Saved data entries —
• • •

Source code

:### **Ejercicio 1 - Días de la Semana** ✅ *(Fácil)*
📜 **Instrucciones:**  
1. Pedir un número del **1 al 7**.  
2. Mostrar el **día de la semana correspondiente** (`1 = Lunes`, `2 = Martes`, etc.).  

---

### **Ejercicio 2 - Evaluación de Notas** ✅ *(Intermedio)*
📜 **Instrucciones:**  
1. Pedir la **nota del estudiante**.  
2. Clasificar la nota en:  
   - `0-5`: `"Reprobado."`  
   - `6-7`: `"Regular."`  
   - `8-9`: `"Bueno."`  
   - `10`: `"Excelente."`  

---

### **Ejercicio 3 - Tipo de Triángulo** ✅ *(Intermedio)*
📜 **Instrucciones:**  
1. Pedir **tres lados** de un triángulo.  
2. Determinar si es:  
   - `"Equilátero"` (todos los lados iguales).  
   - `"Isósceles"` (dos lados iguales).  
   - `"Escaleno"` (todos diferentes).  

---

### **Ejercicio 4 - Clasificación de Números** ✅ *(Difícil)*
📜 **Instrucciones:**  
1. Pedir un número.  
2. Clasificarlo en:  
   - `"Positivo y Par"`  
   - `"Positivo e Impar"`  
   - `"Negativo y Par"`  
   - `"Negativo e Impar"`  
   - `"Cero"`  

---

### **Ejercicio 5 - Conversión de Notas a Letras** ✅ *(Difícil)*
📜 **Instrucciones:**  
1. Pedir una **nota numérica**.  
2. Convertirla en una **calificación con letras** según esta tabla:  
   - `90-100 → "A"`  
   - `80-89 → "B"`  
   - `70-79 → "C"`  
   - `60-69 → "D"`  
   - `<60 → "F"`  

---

• • •

PROBLEM TO SOLVE —
Every record must be returned exactly.

EXERCISE RESULT —
Source code

:### **Ejercicio 1 - Días de la Semana** ✅ *(Fácil)*
📜 **Instrucciones:**  
1. Pedir un número del **1 al 7**.  
2. Mostrar el **día de la semana correspondiente** (`1 = Lunes`, `2 = Martes`, etc.).  

---

### **Ejercicio 2 - Evaluación de Notas** ✅ *(Intermedio)*
📜 **Instrucciones:**  
1. Pedir la **nota del estudiante**.  
2. Clasificar la nota en:  
   - `0-5`: `"Reprobado."`  
   - `6-7`: `"Regular."`  
   - `8-9`: `"Bueno."`  
   - `10`: `"Excelente."`  

---

### **Ejercicio 3 - Tipo de Triángulo** ✅ *(Intermedio)*
📜 **Instrucciones:**  
1. Pedir **tres lados** de un triángulo.  
2. Determinar si es:  
   - `"Equilátero"` (todos los lados iguales).  
   - `"Isósceles"` (dos lados iguales).  
   - `"Escaleno"` (todos diferentes).  

---

### **Ejercicio 4 - Clasificación de Números** ✅ *(Difícil)*
📜 **Instrucciones:**  
1. Pedir un número.  
2. Clasificarlo en:  
   - `"Positivo y Par"`  
   - `"Positivo e Impar"`  
   - `"Negativo y Par"`  
   - `"Negativo e Impar"`  
   - `"Cero"`  

---

### **Ejercicio 5 - Conversión de Notas a Letras** ✅ *(Difícil)*
📜 **Instrucciones:**  
1. Pedir una **nota numérica**.  
2. Convertirla en una **calificación con letras** según esta tabla:  
   - `90-100 → "A"`  
   - `80-89 → "B"`  
   - `70-79 → "C"`  
   - `60-69 → "D"`  
   - `<60 → "F"`  

---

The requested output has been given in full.